# Coopers Yeast



## duffman35 (26/3/11)

Hi been reading around everywhere on re culturing Coopers yeast. All say wait 3 - 5 days but no where explain what i"m actually looking for after those 5 days or so . The only thing i have found had a big yeast cake growing on top of the test tube . I dont have that !! , but does have white froth on top havent given it the smell test yet was wait for brew day to do that 

regards


----------



## Jimmeh (26/3/11)

how big is your starter? how many bottles of coopers did you reculture from?

You want a nice layer of yeast on the botton of the vessel. If you have yeast on the top (the krauzen) that means its active and working. You can pitch it like that or wait until its finished fermenting.


----------



## Bribie G (26/3/11)

Test tube sounds a bit woosy for this exercise <_< 

What you need it about a 1 or 2 litre jar - a good one is a 1.5L V8 juice heavy glass jar, sanitized and clingwrapped.

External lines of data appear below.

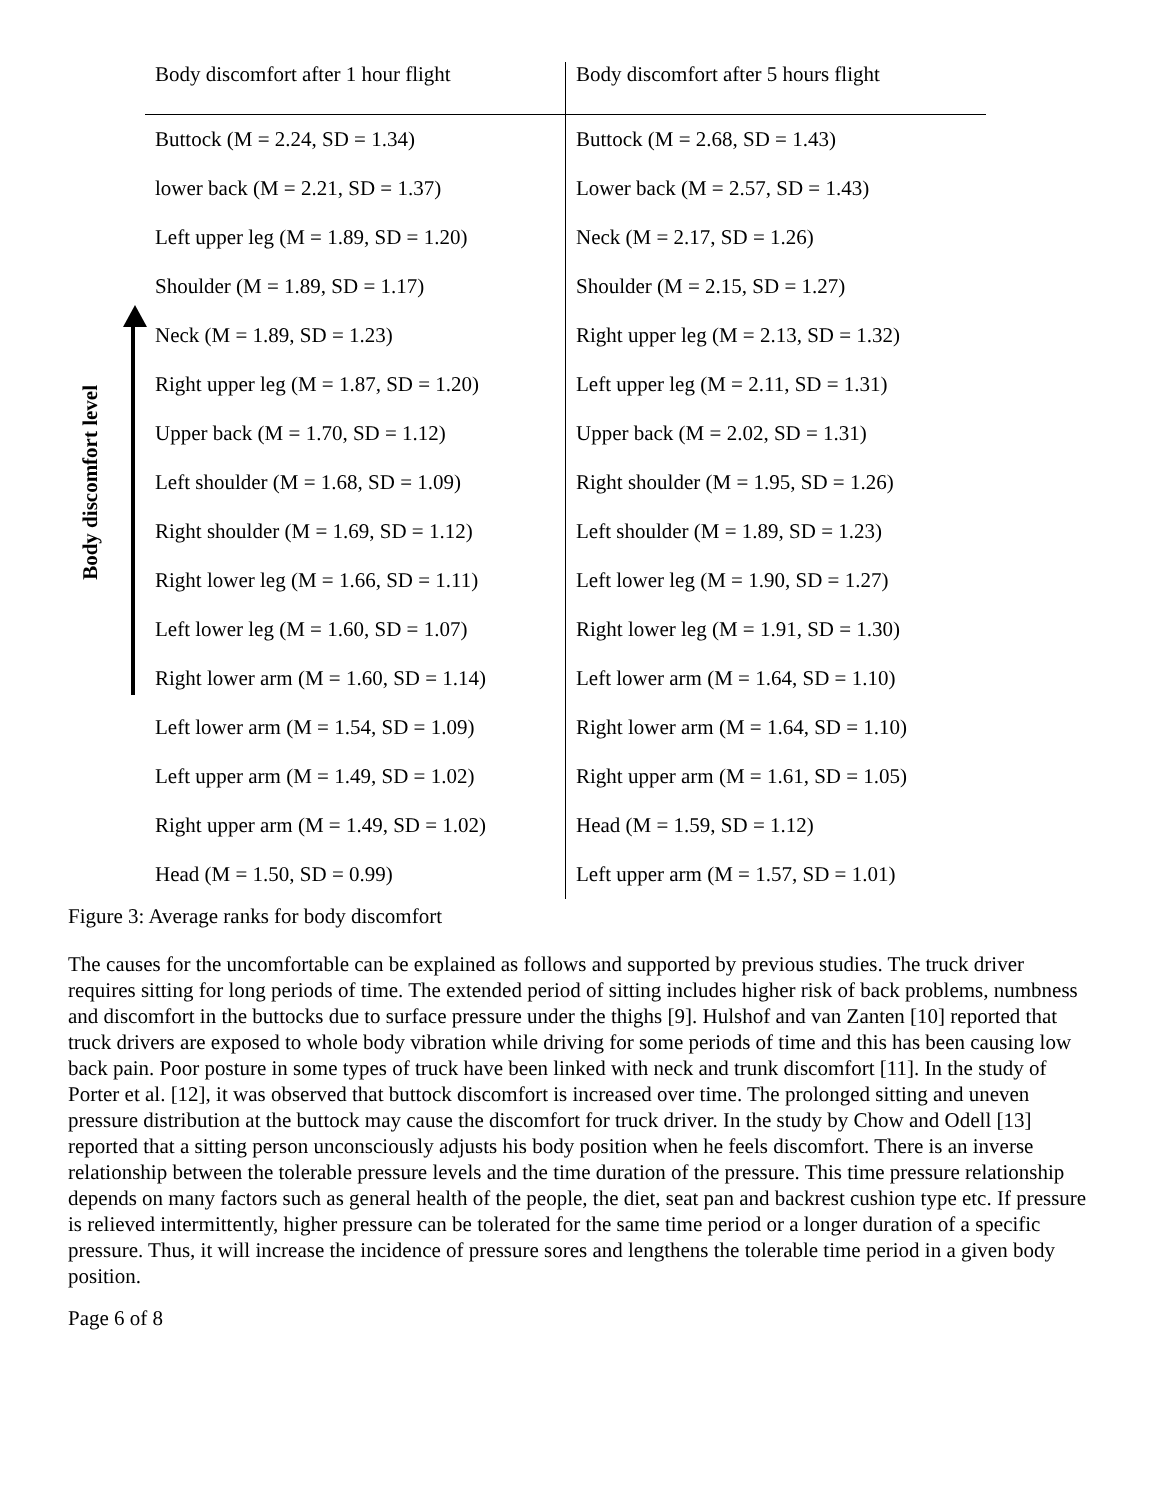Body discomfort level
| Body discomfort after 1 hour flight | Body discomfort after 5 hours flight |
| --- | --- |
| Buttock (M = 2.24, SD = 1.34) | Buttock (M = 2.68, SD = 1.43) |
| lower back (M = 2.21, SD = 1.37) | Lower back (M = 2.57, SD = 1.43) |
| Left upper leg (M = 1.89, SD = 1.20) | Neck (M = 2.17, SD = 1.26) |
| Shoulder (M = 1.89, SD = 1.17) | Shoulder (M = 2.15, SD = 1.27) |
| Neck (M = 1.89, SD = 1.23) | Right upper leg (M = 2.13, SD = 1.32) |
| Right upper leg (M = 1.87, SD = 1.20) | Left upper leg (M = 2.11, SD = 1.31) |
| Upper back (M = 1.70, SD = 1.12) | Upper back (M = 2.02, SD = 1.31) |
| Left shoulder (M = 1.68, SD = 1.09) | Right shoulder (M = 1.95, SD = 1.26) |
| Right shoulder (M = 1.69, SD = 1.12) | Left shoulder (M = 1.89, SD = 1.23) |
| Right lower leg (M = 1.66, SD = 1.11) | Left lower leg (M = 1.90, SD = 1.27) |
| Left lower leg (M = 1.60, SD = 1.07) | Right lower leg (M = 1.91, SD = 1.30) |
| Right lower arm (M = 1.60, SD = 1.14) | Left lower arm (M = 1.64, SD = 1.10) |
| Left lower arm (M = 1.54, SD = 1.09) | Right lower arm (M = 1.64, SD = 1.10) |
| Left upper arm (M = 1.49, SD = 1.02) | Right upper arm (M = 1.61, SD = 1.05) |
| Right upper arm (M = 1.49, SD = 1.02) | Head (M = 1.59, SD = 1.12) |
| Head (M = 1.50, SD = 0.99) | Left upper arm (M = 1.57, SD = 1.01) |
Figure 3: Average ranks for body discomfort
The causes for the uncomfortable can be explained as follows and supported by previous studies. The truck driver requires sitting for long periods of time. The extended period of sitting includes higher risk of back problems, numbness and discomfort in the buttocks due to surface pressure under the thighs [9]. Hulshof and van Zanten [10] reported that truck drivers are exposed to whole body vibration while driving for some periods of time and this has been causing low back pain. Poor posture in some types of truck have been linked with neck and trunk discomfort [11]. In the study of Porter et al. [12], it was observed that buttock discomfort is increased over time. The prolonged sitting and uneven pressure distribution at the buttock may cause the discomfort for truck driver. In the study by Chow and Odell [13] reported that a sitting person unconsciously adjusts his body position when he feels discomfort. There is an inverse relationship between the tolerable pressure levels and the time duration of the pressure. This time pressure relationship depends on many factors such as general health of the people, the diet, seat pan and backrest cushion type etc. If pressure is relieved intermittently, higher pressure can be tolerated for the same time period or a longer duration of a specific pressure. Thus, it will increase the incidence of pressure sores and lengthens the tolerable time period in a given body position.
Page 6 of 8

Tip the dregs of 3 Coopers Sparkling bottles :drinks: into the jar plus the starter wort, then every time you go past the jar over the next couple of days, swirl the wort and splash it if possible to get some oxygen into it. After a couple of days you should be there. The problem with starters is that they don't often behave like a full brew, with masses of krausen etc, and will just quietly breed away. If you start getting a build up of yeast on the bottom and, when you swirl it rises up into foam then sinks straight back down again, you are about ready to pitch.


----------



## Wolfy (27/3/11)

duffman35 said:


> Hi been reading around everywhere on re culturing Coopers yeast. All say wait 3 - 5 days but no where explain what i"m actually looking for after those 5 days or so


During those days you are looking for evidence of yeast activity, fermentation of the wort.
After that time has completed you are looking to have grown some yeast.
The extent of both of those things depends on how much yeast you started with and the volume of wort you are using.
If you were using a test-tube you may expect a fine layer of yeast at the bottom, but if the starter was 1-2L you'd expect a nice thick layer of yeast to settle at the bottom, something like the pictures here: http://www.aussiehomebrewer.com/forum/inde...showtopic=46262


----------